Bu sorunların çözümü, araştırma ve irdeleme ile mümkündür. Toplumlar, her konuya dikkat ederek araştırma yaparlarsa, sorunların üstesinden gelebilirler.
Bu konu, Nisa suresinin 94. ayetinde de ele alınmıştır: “Ey iman edenler! Allah yolunda savaşa çıktığınız zaman iyi anlayıp dinleyin…”

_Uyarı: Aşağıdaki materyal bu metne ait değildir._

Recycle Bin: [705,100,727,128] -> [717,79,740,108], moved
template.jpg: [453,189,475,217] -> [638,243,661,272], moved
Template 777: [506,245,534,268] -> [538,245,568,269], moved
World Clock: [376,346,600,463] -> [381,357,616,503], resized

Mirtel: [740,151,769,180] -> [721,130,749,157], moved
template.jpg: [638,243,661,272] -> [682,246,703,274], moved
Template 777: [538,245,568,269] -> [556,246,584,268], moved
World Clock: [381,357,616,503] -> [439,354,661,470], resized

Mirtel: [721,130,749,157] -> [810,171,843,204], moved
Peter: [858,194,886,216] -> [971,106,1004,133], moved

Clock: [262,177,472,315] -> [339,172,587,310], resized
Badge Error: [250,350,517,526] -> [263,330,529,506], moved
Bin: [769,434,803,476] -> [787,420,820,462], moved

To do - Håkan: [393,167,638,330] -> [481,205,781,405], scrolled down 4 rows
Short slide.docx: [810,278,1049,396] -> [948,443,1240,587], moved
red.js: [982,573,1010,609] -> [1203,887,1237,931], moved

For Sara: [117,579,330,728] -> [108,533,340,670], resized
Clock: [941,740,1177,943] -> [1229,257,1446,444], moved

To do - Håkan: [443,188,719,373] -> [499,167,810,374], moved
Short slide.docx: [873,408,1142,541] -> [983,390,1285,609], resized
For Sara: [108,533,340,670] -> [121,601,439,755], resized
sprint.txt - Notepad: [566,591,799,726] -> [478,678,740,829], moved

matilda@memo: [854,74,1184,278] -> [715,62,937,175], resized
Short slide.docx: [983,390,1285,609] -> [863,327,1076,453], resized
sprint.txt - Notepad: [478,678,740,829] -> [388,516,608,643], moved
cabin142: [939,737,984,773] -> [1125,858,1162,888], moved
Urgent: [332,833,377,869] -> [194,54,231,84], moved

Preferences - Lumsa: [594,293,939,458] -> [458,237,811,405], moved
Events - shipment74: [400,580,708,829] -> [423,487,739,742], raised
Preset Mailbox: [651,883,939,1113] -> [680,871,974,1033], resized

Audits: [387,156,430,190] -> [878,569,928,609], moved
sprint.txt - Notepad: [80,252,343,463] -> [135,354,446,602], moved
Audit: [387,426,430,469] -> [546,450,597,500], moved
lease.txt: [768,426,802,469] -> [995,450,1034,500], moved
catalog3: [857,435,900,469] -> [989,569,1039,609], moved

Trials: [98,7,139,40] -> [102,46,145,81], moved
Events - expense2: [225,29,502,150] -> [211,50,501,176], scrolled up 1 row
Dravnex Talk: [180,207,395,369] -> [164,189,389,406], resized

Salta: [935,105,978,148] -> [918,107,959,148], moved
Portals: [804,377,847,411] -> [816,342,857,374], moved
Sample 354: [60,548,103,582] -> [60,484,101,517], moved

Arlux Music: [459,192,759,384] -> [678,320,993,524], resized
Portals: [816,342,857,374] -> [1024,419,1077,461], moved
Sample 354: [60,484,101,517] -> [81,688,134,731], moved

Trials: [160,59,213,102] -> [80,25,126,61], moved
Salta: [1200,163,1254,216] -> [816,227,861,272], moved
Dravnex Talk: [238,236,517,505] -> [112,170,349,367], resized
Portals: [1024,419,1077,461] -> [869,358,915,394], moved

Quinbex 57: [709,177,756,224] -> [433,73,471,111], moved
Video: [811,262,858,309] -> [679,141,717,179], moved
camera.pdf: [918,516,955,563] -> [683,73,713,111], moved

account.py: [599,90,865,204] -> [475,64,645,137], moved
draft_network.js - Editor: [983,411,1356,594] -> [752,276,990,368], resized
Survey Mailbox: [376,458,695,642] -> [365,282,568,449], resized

Hz. Peygamber (s.a.a), Hayber savaşından sonra Usame bin Zeyd’i bir grup Müslümanla birlikte, İslam’a davet için gönderdi. Mirdas isimli bir Yahudi, Müslümanları görünce korkup dağa kaçtı. Usame, Mirdas’ın korkusundan İslam’ı seçtiğini düşünerek onu öldürdü. Bu olay, Hz. Peygamber’i rahatsız etti ve yukarıdaki ayet nazil oldu.
İslam’da Haber
İslam, haberin doğru bir şekilde aktarılmasına büyük önem vermektedir. Kur’an, duyduğu her haberi sorgulamadan yayanları eleştirmiştir. Yalan haber yayanlar için de çetin cezalar belirlenmiştir. Hz. Peygamber (s.a.a), yalan nakledenleri uyararak, doğru bilgilerin Kur’an ve Sünnet’e uygun olması gerektiğini belirtmiştir.
İmam Cafer Sadık (a.s) da, yalan rivayet edenleri kınamış ve doğru bilgilerin Kur’an’a uygun olmasının önemini vurgulamıştır. İslam ilimlerinin içinde, doğru haberin yanlış olandan ayırt edilmesi için rical ilmi önemli bir yere sahiptir.